Gbajabiamila decried the spate of insecurity, saying it had disrupted the lives of the people as well as threatened the continued existence of the country.
The Speaker stated this in Abuja while declaring open, a two-day workshop on promoting effective legislation and oversight of the security sector in Nigeria, which was organised by the House Committee on National Security and Intelligence in collaboration with the Konrad Adenauer Stiftung Foundation
A statement issued by his Special Adviser on Media and Publicity, Lanre Lasisi, titled ‘All Arms of Government Must Work to Address Security Challenges, quoted him warning against the dire consequences of allowing the security crises to persist.
He said, “We are at this moment experiencing in many parts of our country, significant internal security challenges that have disrupted the lives of many of our citizens and led to a loss of lives and property at a scale that cannot easily be quantified.
“These internal security challenges threaten the very existence of the Nigerian state because they undermine public faith in the government’s ability to fulfil its fundamental obligation to protect the lives and property of citizens.
“Across the three arms of government, we have a shared responsibility to take all necessary actions to meet these challenges head-on. This is what the people who elected us rightly expect.”
According to Gbajabiamila, national security is generally understood to be the preserve of the executive arm of government. He said as a result, the general public and the political class often do not know what the legislative role in national security is or ought to be.
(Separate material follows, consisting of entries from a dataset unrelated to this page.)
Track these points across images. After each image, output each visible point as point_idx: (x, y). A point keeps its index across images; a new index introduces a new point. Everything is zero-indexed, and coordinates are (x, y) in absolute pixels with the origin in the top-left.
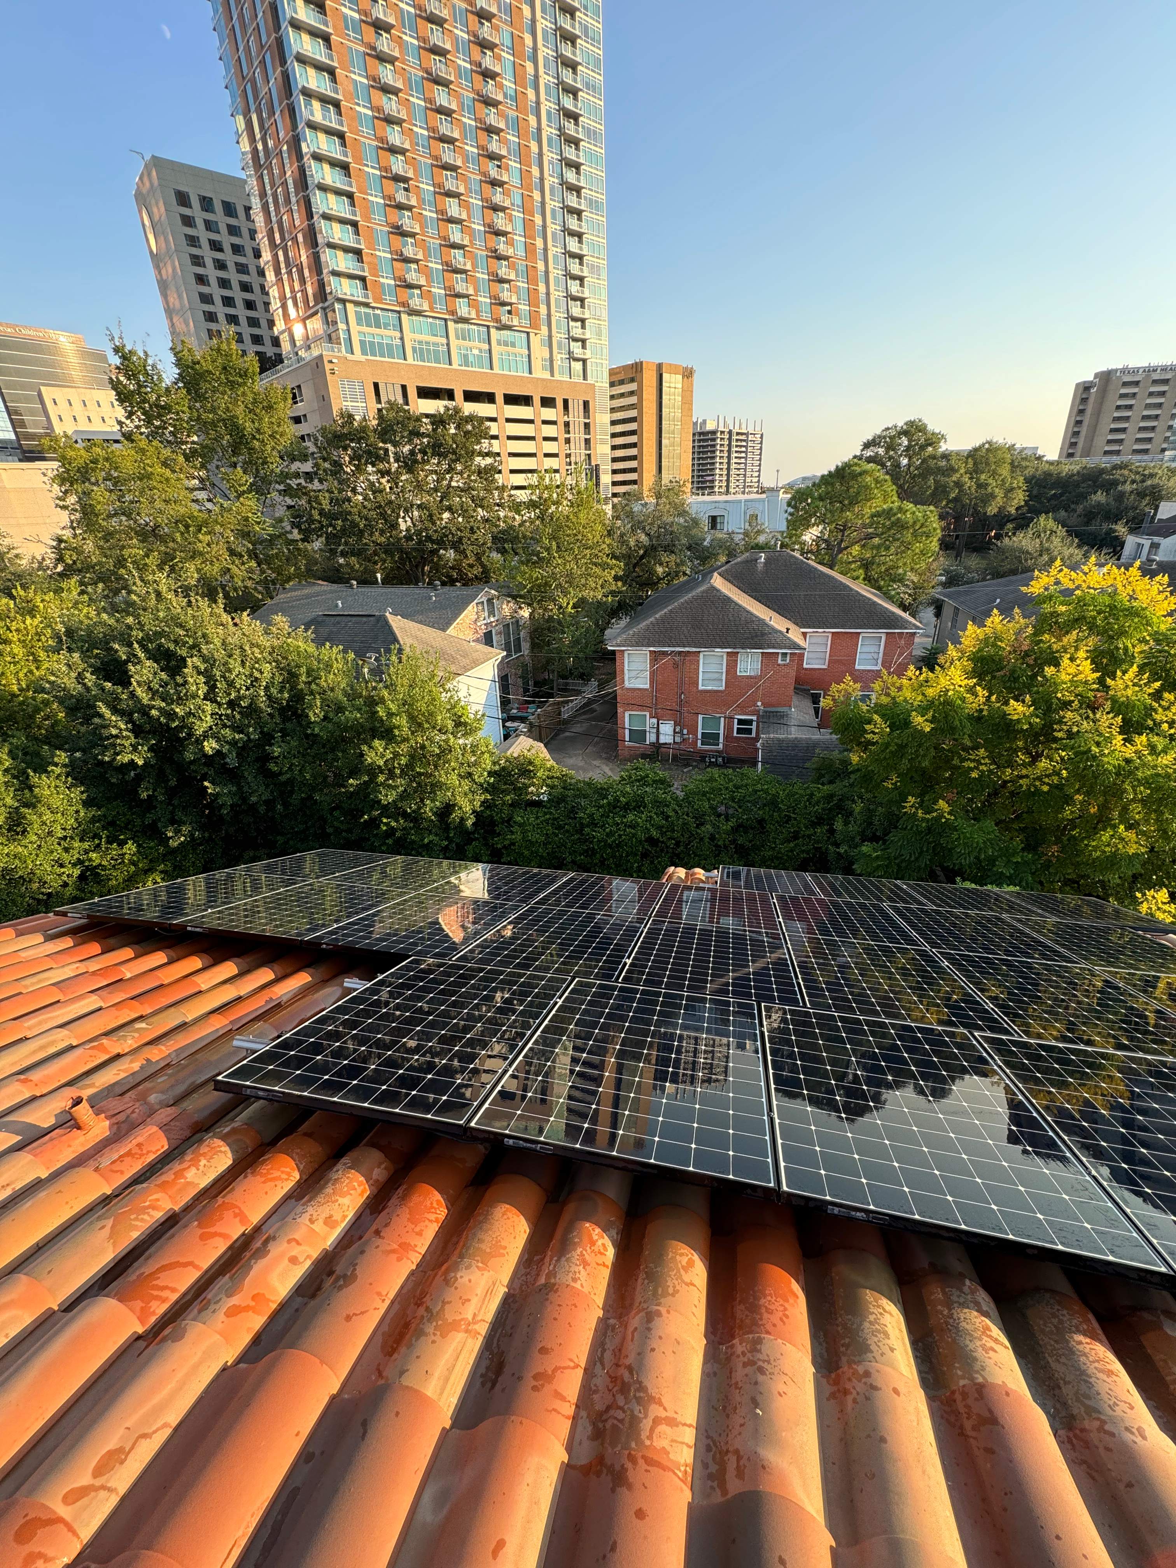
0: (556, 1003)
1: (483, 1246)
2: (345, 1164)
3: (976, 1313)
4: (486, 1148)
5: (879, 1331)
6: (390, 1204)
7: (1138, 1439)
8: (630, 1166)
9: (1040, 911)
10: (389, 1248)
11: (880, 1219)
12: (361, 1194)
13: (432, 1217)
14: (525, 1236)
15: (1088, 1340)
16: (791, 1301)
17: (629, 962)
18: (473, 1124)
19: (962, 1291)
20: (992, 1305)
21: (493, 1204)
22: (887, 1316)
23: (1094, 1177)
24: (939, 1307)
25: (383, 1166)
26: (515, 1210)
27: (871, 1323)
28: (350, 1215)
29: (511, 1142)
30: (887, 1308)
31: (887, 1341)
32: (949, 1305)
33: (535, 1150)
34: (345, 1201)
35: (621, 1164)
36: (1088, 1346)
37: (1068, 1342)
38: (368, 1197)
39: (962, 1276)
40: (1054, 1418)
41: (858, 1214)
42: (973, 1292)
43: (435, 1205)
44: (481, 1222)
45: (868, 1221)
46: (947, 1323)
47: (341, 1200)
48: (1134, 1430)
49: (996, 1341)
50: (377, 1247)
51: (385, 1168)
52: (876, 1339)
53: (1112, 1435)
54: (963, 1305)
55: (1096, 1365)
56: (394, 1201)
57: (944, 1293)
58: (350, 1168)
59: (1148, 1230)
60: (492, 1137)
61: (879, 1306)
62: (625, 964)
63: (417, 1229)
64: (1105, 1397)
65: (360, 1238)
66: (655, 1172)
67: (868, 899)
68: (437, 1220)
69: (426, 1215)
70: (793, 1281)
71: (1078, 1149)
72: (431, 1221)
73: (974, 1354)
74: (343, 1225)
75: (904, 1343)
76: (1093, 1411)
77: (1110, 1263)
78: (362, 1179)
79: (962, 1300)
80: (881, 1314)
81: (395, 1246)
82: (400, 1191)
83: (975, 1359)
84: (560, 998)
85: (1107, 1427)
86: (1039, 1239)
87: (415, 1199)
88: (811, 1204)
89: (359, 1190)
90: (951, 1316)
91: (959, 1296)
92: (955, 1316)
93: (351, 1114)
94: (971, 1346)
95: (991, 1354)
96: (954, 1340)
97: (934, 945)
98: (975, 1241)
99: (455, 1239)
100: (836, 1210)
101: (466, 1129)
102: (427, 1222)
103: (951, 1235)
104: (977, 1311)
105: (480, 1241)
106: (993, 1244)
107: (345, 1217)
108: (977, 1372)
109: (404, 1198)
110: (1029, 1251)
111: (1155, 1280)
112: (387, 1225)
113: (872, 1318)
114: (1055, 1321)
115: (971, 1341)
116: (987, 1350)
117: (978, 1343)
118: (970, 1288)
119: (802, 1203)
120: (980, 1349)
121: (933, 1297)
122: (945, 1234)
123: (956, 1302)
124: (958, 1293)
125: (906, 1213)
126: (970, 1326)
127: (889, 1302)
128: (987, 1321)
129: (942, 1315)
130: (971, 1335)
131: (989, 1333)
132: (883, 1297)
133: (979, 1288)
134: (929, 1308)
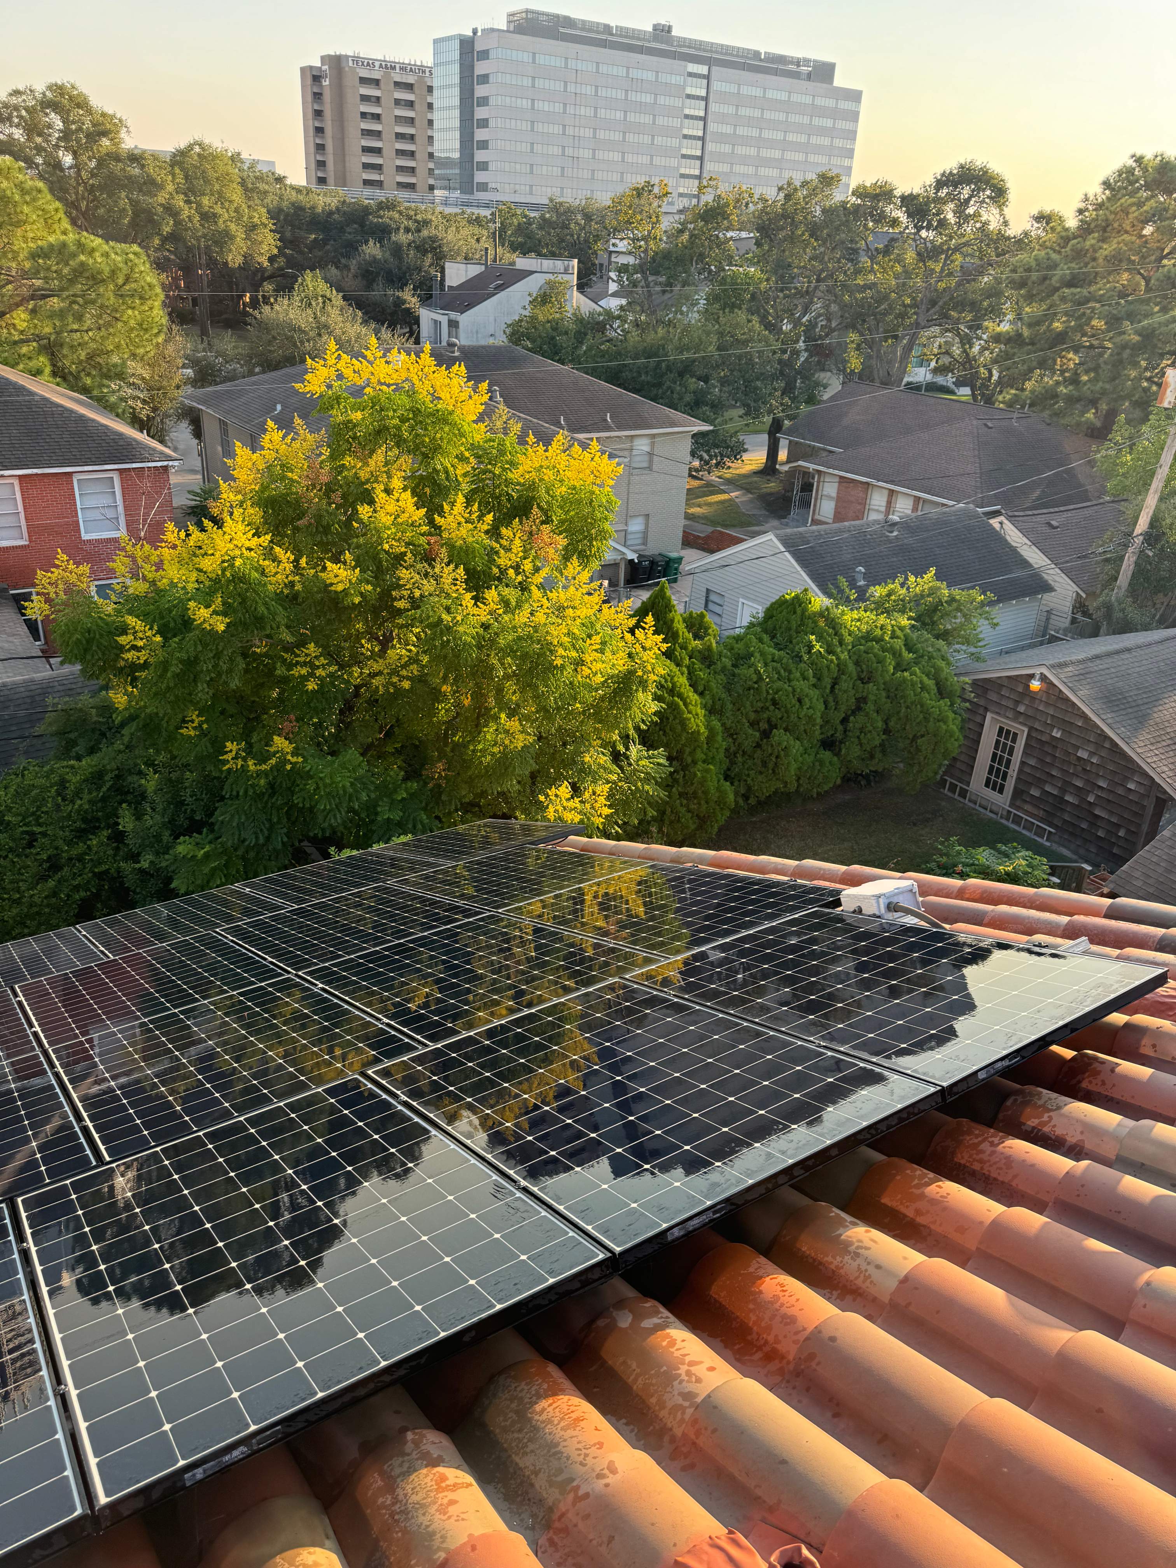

The Speaker said, “This knowledge gap presents an ongoing limitation on the policy-making and oversight role of the legislature as it pertains specifically to the challenges we face in the national security sector. Workshops such as the one we have gathered here for today are an essential tool in reversing this gap.”
He added, “The realities of the moment require that we be willing to speak honest truths about the things we haven’t gotten right so that we can then focus our energies on making sure that we do better for the future.
“I encourage all of you to remember that a lot of the hopes we have for our country depend on our ability to guarantee the safety of our people and the security of property and investments. And from this remembrance, I hope we can find the motivation to do all that this moment requires of us.
“Key followers of the House would notice that security has been a very important part of our work. It’s part of our legislative agenda. When I came in, I visited three key states affected by insecurity. I went to Katsina, Borno and Zamfara.”